The other orderly unfolded the papers and held them at eye level. Frank squinted and the orderly held them closer.
“I thought I was signing on my dog’s behalf.”
The two orderlies looked at each other before breaking into laughter.
“Consent belongs to the signatory. The dog didn’t sign the papers. You did.”
Frank made a grab for the papers. He missed. The two orderlies grabbed Frank by the arms. He struggled. A third orderly appeared from behind the desk, holding an oversized needle. The two orderlies tied Frank by the hands to the arm rests of the chairs. It took all three orderlies to wield the oversized needle. They looked like extras carrying a log to break down the door of a castle in a medieval film.
Substitute the door with Frank’s ass.
Frank felt the prick, the stick, and then he didn’t feel much of anything. He went limp in the chair he was tied to, with enough control of his body to turn his head and look at his dog.
“It’s for the best, I promise!” his dog said. “You won’t feel a thing! It’ll be quick and painless!”
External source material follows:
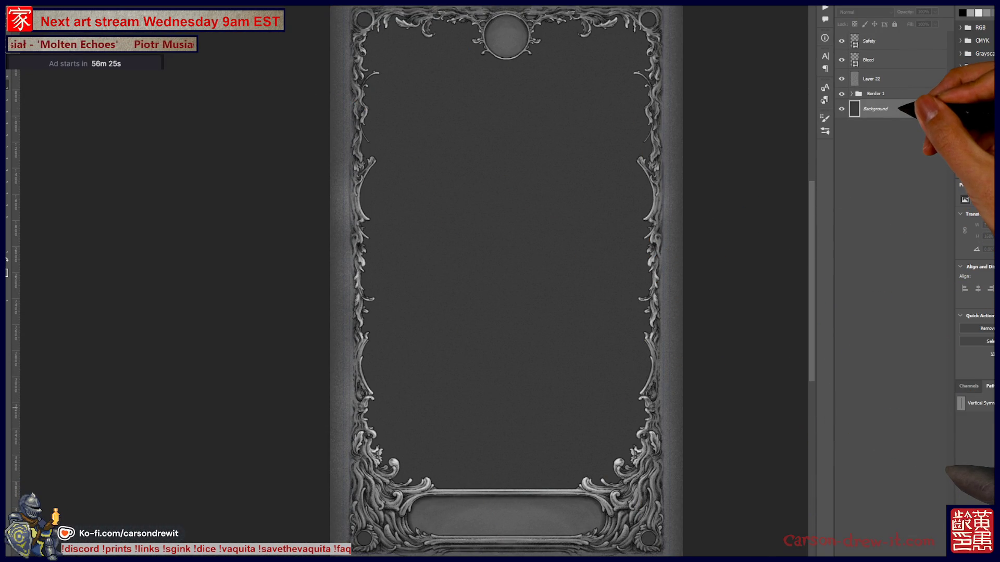
- Raise the grey background's Lightness to +31, then add an empty Layer 23 just above the Background
{"action": "key", "text": "ctrl+u"}
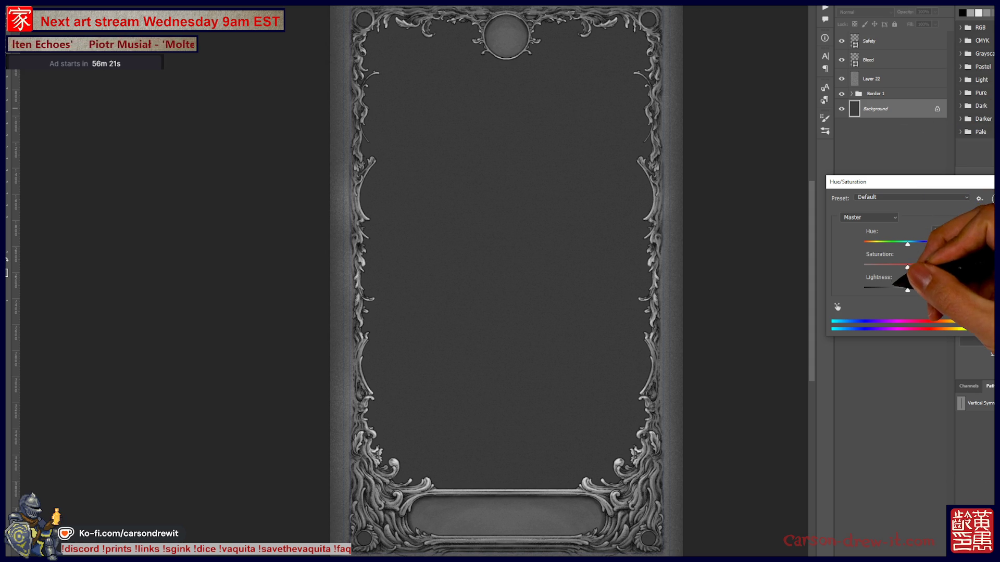
{"action": "left_click_drag", "start_coordinate": [907, 290], "coordinate": [920, 290]}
Frank lost control of his body, but he didn’t fully lose consciousness. He was awake when the orderlies untied him and carried him into the operating room and prepped him for surgery. He was awake for everything, the whole ordeal.
- - -
Just as common people consume food and produce waste, Jack Rousseau consumes absurd details of everyday reality and produces irreal fiction. There aren't enough fire hydrants and the world is burning. Jack Rousseau lives and writes somewhere in Canada.